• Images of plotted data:
□ □ □

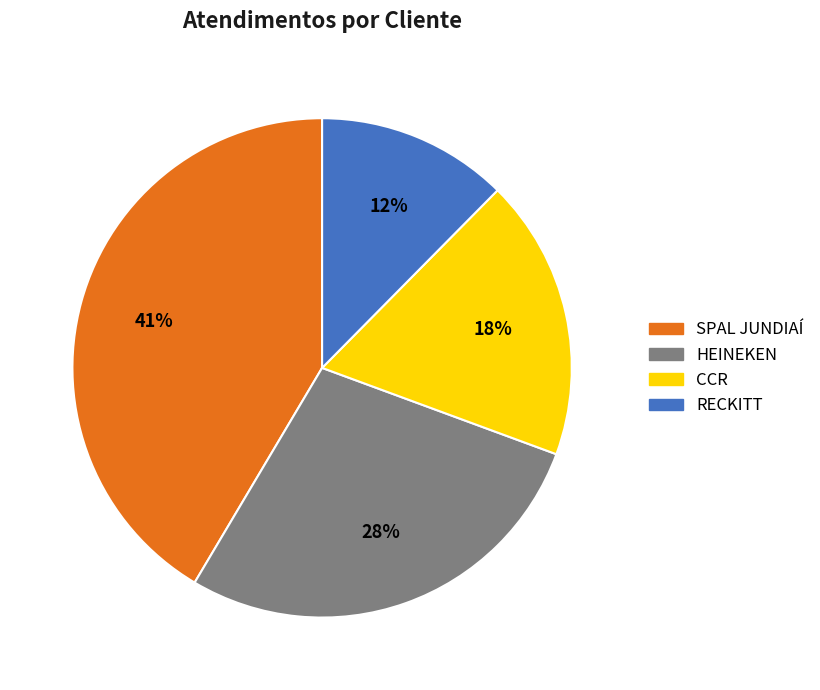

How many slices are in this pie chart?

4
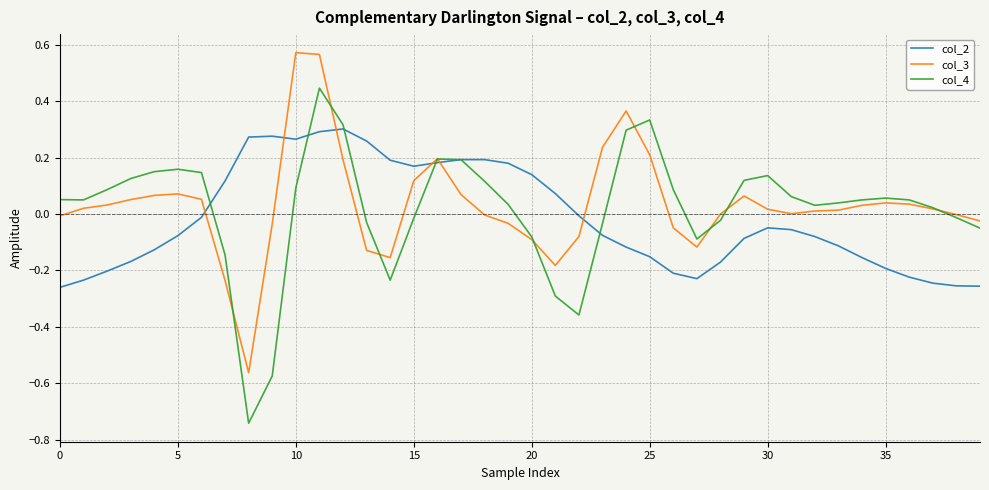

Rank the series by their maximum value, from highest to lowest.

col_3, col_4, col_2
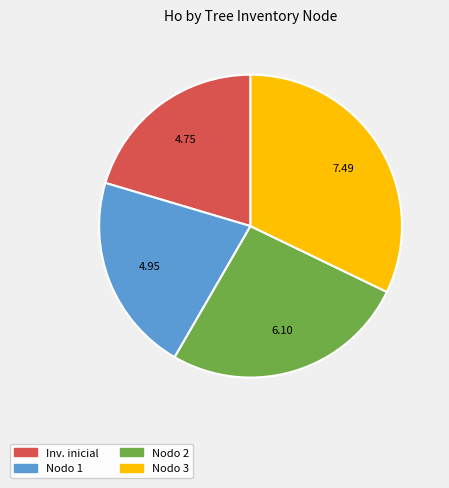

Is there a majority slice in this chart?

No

□ □ □

• WHAT IS REQUIRED: Find each line in the entries above that contains the word "this" and copy those lines out. Case counts.

• TASK SOLUTION:
How many slices are in this pie chart?
Is there a majority slice in this chart?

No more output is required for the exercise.